| Task statement |
Translate into Spanish this sentence from the excerpt on running a NixOS container on ChromeOS: "Read on, instead, if you’d like to understand how this works under the hood."

| Extract provided |
The security.nesting=true, instead, is required to run nix in the container. It is part of the default configuration that Crostini uses to init containers, and it is the right choice.

At this point, if you want, you can skip directly to “Add the container to ChromeOS”.

Read on, instead, if you’d like to understand how this works under the hood.

You can now start the container and, after a few seconds, it should get an IP through DHCP:

lxc start lxc-nixos

# Peek at the console logs, if you want
lxc console --show-log lxc-nixos

# Wait until `lxc list` shows an IP.
lxc list

At this point you can exec into the container and play around with it:

lxc exec lxc-nixos bash

We are not done yet, though! First, we don’t need to be logging in as root. Second, garcon will not work yet, because it will be missing a required file: /dev/.container_token. As far as I can tell, to get .container_token we need to start the container from crosh. So:

# From Termina (ctrl-d if you are still in `lxc-nixos`)
lxc stop --force lxc-nixos

# From crosh (ctrl-d from `termina`)

Human pose keypoint data:

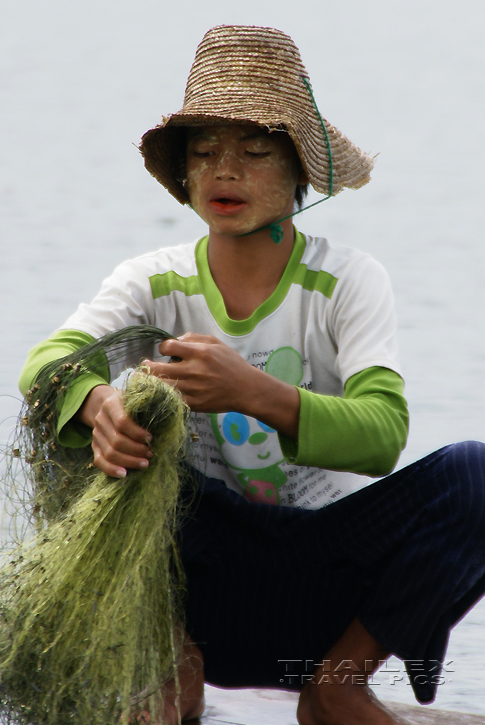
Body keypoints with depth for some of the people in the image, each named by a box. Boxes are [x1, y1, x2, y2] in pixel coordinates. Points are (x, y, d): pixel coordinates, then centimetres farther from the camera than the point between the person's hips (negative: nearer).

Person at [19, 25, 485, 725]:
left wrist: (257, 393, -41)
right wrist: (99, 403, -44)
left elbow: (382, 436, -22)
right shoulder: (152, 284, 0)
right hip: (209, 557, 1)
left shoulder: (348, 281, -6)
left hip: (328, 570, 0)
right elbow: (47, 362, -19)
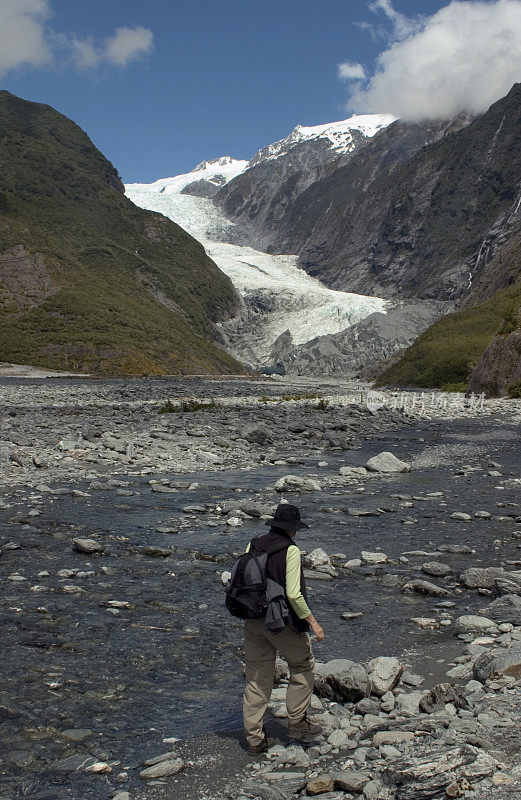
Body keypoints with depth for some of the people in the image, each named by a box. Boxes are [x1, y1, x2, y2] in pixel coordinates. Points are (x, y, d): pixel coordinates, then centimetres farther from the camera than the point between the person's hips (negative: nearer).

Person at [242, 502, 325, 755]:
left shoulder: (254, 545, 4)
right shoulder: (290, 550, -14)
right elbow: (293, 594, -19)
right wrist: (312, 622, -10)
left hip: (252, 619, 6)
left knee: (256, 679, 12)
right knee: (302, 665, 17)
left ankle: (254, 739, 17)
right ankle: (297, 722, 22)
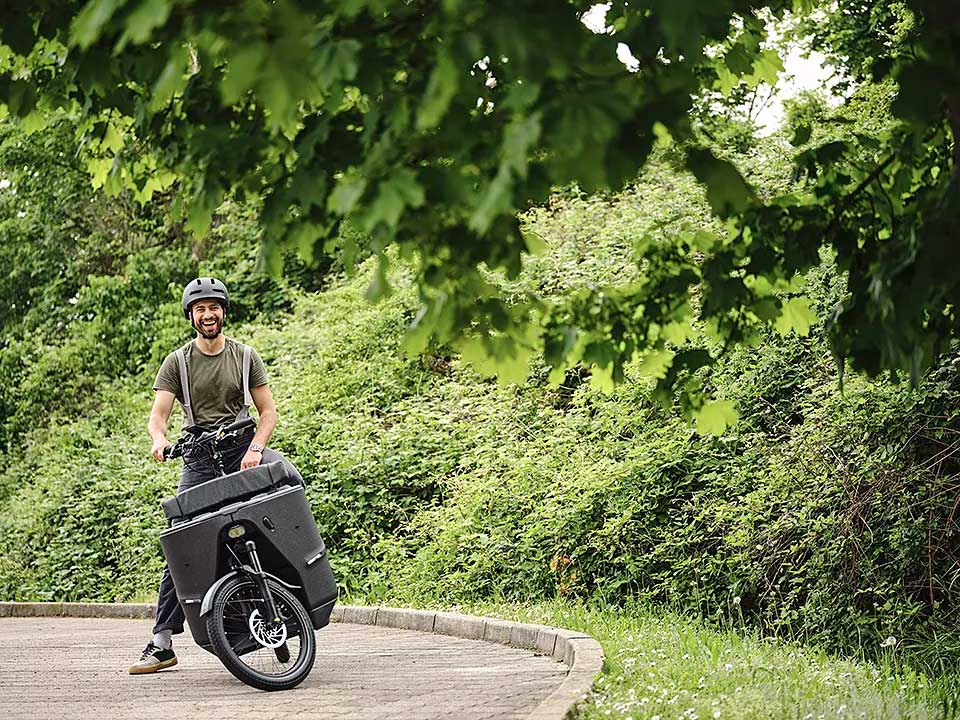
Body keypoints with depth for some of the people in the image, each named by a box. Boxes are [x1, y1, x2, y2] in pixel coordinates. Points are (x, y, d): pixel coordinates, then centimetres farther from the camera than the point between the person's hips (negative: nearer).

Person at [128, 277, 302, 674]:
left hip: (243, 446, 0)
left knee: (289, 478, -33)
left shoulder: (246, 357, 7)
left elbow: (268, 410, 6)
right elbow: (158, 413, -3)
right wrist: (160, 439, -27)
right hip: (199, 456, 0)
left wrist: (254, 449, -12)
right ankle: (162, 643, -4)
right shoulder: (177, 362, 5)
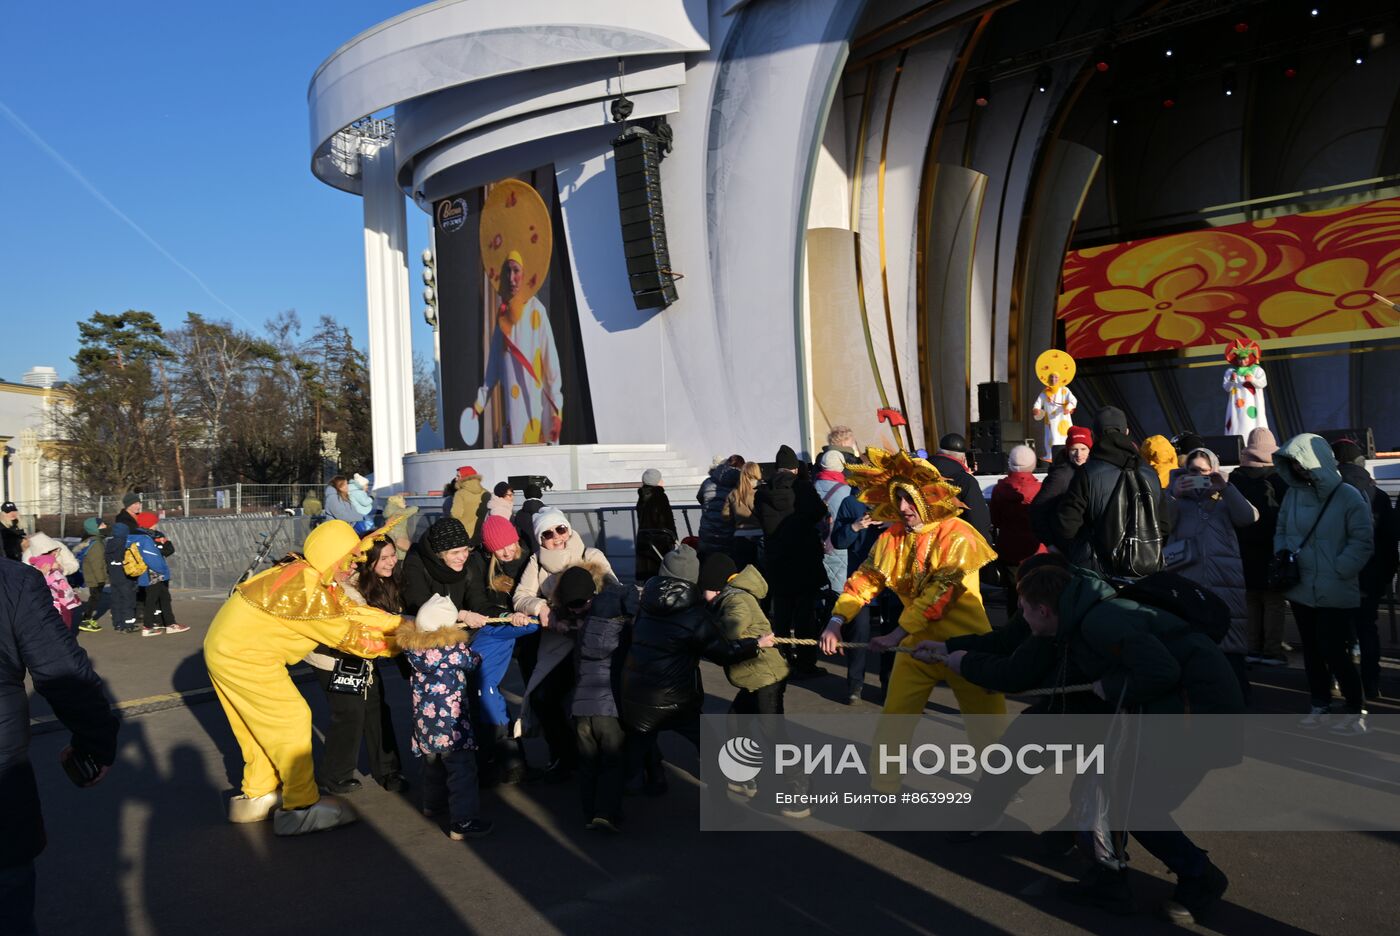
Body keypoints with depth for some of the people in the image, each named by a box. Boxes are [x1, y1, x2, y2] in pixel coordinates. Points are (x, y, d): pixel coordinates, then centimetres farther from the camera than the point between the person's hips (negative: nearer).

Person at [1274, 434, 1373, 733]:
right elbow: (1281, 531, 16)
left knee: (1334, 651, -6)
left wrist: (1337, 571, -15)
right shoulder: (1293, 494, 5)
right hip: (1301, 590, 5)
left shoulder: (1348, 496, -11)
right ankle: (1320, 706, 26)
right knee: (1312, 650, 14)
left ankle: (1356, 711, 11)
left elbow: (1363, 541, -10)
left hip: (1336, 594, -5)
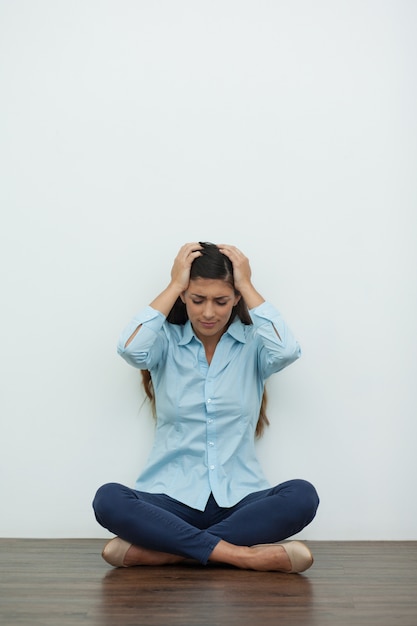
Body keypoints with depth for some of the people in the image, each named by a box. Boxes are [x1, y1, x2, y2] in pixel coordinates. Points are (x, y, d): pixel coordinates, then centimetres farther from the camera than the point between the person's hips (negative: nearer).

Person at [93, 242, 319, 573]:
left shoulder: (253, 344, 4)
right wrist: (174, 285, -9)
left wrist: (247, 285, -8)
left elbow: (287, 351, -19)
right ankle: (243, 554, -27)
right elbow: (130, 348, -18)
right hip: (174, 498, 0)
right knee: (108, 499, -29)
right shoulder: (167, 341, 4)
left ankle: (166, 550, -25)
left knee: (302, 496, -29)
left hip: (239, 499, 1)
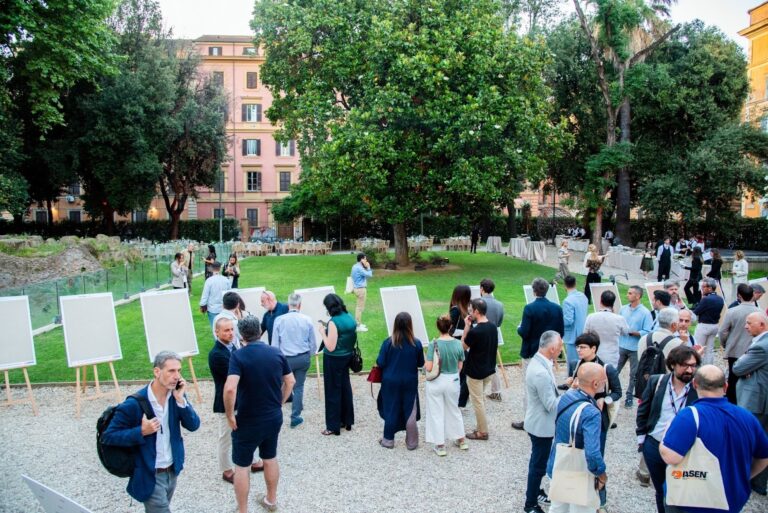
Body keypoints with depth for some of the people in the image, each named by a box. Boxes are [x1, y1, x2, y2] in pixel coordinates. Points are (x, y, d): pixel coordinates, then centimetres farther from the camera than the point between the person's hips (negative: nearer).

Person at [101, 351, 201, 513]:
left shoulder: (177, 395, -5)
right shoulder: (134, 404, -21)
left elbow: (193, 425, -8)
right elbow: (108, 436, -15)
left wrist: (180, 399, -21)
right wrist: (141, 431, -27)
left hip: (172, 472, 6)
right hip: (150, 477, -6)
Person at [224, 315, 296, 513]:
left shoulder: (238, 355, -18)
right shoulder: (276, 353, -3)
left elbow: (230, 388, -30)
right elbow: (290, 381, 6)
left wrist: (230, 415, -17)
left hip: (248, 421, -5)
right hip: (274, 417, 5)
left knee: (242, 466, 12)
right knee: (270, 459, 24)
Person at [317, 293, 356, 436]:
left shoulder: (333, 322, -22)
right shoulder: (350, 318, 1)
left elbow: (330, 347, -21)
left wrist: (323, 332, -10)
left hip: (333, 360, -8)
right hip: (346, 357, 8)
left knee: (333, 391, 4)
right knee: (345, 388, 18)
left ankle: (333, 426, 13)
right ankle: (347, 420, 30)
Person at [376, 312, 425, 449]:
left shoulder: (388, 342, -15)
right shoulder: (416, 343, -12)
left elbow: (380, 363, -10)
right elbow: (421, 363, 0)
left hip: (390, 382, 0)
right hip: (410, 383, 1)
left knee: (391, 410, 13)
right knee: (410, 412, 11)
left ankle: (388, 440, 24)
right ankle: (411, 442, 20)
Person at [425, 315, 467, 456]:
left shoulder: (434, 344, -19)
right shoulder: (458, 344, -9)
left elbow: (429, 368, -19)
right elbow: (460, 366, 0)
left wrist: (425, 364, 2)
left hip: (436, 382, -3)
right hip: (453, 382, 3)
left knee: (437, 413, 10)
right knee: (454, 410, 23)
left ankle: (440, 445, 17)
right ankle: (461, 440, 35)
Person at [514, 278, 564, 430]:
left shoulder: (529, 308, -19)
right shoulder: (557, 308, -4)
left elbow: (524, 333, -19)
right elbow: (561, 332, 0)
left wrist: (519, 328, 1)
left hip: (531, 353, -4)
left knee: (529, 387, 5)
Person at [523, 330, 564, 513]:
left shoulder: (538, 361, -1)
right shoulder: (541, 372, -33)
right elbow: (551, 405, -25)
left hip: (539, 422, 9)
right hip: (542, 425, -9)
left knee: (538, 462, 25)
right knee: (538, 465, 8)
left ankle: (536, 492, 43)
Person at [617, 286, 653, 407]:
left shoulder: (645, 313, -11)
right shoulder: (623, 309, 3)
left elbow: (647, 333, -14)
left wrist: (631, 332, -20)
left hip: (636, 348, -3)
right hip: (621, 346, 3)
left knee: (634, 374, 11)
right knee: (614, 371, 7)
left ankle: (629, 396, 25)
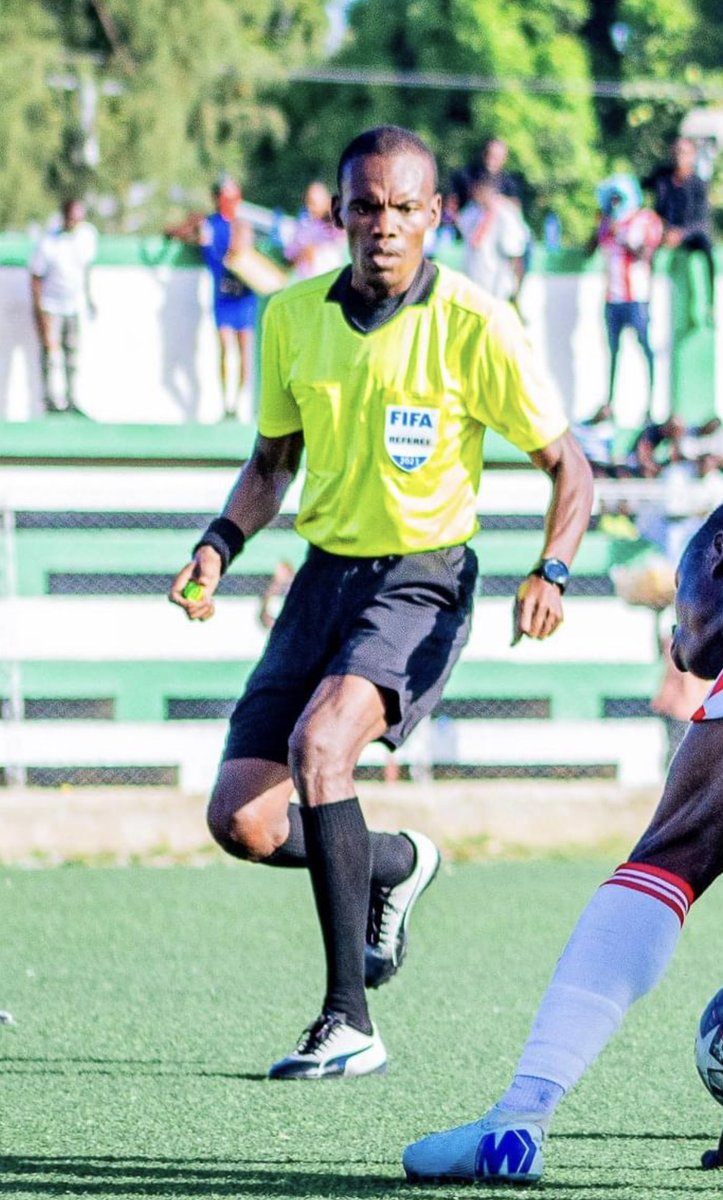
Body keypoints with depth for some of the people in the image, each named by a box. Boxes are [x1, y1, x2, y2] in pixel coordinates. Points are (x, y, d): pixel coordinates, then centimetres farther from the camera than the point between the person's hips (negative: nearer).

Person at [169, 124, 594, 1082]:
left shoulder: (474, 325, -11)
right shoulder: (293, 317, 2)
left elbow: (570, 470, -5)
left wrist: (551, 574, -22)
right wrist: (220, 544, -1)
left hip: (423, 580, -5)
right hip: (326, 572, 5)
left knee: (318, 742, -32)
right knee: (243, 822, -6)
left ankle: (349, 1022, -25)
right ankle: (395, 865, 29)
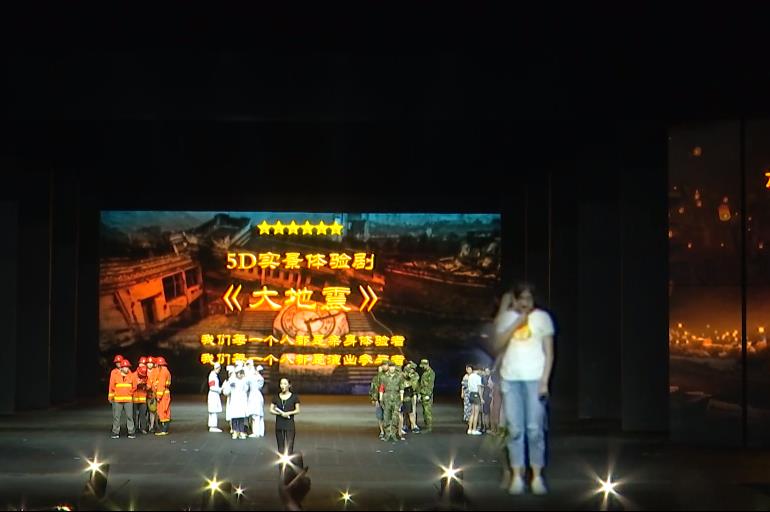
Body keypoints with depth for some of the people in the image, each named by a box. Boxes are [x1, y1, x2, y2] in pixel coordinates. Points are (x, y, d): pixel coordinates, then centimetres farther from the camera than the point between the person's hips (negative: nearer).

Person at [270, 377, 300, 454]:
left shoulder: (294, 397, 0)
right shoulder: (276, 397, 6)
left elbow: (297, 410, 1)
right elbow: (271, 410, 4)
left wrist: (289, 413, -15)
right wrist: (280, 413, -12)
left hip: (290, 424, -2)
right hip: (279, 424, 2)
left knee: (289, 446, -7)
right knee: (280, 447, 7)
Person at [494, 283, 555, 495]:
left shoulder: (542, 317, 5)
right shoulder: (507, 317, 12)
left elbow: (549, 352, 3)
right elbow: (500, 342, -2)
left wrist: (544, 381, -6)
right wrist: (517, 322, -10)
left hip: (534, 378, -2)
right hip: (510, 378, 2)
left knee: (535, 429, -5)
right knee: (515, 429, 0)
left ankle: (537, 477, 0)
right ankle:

| Response area |
Sigue leyendo, en cambio, si quieres entender cómo funciona esto internamente.